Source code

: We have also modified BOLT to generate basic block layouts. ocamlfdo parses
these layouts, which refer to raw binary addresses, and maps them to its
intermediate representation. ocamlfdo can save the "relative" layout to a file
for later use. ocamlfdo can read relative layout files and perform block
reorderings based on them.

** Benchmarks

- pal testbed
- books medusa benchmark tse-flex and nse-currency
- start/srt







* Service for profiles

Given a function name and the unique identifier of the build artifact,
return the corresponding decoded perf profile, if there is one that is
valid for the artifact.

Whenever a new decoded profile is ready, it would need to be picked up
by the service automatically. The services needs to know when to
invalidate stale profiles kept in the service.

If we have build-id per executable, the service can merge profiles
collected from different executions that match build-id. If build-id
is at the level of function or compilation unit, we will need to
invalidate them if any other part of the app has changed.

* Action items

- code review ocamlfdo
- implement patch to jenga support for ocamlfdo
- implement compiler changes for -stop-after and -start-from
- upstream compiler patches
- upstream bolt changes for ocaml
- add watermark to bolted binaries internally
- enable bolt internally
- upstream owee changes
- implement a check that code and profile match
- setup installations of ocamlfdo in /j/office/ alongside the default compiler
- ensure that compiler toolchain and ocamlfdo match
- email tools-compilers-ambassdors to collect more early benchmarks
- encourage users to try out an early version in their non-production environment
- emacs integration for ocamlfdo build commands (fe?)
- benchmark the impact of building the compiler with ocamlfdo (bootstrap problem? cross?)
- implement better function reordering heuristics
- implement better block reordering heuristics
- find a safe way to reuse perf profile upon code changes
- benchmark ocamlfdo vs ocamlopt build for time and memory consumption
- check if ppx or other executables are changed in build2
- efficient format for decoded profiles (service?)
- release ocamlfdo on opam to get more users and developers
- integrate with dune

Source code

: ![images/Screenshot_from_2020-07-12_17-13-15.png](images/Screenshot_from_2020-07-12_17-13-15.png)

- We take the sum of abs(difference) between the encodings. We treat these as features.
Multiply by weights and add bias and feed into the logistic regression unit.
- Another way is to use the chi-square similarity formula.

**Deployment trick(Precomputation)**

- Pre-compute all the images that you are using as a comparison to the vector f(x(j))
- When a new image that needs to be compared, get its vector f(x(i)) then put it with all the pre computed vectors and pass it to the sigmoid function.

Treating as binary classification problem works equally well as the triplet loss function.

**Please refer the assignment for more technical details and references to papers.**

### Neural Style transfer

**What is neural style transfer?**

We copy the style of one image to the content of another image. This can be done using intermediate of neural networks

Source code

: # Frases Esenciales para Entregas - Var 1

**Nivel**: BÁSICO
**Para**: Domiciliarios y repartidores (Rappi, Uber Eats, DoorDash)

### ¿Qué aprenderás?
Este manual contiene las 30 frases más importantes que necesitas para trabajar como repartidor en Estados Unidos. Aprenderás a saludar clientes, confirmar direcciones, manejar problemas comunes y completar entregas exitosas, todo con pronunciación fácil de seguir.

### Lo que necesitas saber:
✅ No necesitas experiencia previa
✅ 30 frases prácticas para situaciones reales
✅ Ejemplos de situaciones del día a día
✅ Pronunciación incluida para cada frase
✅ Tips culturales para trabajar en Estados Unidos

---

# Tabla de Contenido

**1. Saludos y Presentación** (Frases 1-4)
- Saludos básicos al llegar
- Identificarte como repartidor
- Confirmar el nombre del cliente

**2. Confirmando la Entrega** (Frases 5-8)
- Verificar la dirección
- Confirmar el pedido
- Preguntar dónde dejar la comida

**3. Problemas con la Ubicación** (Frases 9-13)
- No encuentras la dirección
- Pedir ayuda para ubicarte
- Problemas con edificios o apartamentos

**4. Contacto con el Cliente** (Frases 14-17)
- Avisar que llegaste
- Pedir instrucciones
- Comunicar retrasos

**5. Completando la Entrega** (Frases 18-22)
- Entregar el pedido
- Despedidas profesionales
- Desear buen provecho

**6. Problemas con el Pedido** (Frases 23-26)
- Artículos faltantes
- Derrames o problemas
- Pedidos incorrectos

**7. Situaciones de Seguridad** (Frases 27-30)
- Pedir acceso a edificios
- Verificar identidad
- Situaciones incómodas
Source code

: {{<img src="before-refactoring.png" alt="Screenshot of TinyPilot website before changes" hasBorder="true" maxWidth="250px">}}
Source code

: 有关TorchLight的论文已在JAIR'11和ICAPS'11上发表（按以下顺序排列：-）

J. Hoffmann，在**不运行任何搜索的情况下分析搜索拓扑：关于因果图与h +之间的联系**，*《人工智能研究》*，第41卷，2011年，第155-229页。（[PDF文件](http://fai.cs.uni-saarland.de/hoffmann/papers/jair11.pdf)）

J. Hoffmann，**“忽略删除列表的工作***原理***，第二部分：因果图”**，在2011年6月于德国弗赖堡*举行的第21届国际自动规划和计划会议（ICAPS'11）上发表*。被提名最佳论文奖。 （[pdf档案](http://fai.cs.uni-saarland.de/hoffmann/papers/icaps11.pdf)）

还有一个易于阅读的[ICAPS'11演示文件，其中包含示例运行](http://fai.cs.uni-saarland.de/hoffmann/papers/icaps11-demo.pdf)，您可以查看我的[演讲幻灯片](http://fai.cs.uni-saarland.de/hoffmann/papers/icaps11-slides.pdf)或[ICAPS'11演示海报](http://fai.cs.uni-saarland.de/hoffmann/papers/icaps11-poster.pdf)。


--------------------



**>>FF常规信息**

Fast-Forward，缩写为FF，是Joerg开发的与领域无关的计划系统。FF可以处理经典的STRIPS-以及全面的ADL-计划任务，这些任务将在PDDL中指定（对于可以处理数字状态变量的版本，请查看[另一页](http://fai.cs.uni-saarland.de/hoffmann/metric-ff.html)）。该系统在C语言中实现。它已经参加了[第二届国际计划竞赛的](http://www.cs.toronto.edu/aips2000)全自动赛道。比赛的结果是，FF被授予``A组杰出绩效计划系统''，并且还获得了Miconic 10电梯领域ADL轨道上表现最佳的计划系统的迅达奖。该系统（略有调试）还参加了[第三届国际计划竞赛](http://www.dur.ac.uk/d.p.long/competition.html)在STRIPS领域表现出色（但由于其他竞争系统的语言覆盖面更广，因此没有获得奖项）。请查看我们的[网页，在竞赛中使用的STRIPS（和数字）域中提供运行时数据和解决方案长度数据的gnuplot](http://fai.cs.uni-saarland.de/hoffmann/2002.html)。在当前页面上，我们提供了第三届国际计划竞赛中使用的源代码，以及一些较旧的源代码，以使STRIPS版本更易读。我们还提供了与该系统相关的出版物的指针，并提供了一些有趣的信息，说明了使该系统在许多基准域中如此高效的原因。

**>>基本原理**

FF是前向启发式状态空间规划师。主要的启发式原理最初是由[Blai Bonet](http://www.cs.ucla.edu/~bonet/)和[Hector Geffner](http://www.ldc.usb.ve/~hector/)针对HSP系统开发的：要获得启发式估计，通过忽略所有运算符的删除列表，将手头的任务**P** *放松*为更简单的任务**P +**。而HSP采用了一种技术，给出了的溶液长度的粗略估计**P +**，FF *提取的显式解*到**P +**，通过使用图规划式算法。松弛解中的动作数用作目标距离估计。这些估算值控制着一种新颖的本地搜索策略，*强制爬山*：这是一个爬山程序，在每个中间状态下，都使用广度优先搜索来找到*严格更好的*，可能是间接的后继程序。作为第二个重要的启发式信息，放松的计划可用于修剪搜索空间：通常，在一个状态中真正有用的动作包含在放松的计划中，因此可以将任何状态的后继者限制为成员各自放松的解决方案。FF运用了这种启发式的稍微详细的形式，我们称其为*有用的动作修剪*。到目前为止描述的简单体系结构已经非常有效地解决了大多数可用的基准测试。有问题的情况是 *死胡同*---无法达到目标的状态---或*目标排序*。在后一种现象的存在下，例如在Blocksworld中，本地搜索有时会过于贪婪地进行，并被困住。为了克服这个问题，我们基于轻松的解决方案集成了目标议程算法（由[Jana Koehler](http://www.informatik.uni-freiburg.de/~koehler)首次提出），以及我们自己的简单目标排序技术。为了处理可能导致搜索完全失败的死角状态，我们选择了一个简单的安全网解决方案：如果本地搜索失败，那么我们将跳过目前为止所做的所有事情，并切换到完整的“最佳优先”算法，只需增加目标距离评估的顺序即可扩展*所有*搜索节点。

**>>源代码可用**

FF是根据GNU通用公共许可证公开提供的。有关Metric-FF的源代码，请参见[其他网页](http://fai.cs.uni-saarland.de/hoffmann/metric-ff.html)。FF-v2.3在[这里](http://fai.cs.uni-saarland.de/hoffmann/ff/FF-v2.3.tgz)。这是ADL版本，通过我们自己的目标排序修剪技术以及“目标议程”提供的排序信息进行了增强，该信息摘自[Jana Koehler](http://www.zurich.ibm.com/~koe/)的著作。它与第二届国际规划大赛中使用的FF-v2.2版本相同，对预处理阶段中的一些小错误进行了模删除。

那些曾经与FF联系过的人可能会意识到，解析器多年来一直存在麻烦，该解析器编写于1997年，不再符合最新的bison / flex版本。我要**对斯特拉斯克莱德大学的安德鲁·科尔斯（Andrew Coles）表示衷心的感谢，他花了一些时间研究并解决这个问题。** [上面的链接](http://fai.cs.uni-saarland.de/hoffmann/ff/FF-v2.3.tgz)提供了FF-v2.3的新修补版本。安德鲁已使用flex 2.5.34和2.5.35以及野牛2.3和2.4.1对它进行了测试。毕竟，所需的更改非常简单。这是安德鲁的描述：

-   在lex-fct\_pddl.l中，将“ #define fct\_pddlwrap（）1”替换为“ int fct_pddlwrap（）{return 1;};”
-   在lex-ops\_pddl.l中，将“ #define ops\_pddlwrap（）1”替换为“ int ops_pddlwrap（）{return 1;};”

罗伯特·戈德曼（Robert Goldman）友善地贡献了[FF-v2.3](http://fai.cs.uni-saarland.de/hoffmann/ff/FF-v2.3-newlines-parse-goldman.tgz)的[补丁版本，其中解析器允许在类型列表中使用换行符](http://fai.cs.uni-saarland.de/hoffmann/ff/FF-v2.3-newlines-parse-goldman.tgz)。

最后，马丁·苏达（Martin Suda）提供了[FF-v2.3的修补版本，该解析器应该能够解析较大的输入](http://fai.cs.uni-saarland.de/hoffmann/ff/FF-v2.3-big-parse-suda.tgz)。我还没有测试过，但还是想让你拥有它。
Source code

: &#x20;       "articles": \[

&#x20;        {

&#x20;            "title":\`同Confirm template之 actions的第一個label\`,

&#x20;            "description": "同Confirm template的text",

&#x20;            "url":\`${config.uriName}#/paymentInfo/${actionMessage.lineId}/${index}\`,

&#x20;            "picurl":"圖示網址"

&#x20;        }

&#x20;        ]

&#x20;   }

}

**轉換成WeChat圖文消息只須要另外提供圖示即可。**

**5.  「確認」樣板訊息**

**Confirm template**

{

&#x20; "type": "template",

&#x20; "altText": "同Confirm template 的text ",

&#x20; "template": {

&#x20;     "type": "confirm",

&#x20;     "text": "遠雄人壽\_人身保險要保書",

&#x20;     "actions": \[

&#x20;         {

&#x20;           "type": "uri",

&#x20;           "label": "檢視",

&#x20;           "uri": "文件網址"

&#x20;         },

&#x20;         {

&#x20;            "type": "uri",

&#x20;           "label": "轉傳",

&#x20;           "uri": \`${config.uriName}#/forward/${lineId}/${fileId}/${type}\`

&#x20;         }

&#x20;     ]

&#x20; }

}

→ Brief
Go through the data above and copy each line in which "images" appears.

→ Solution
: ![images/Screenshot_from_2020-07-12_17-13-15.png](images/Screenshot_from_2020-07-12_17-13-15.png)
- Pre-compute all the images that you are using as a comparison to the vector f(x(j))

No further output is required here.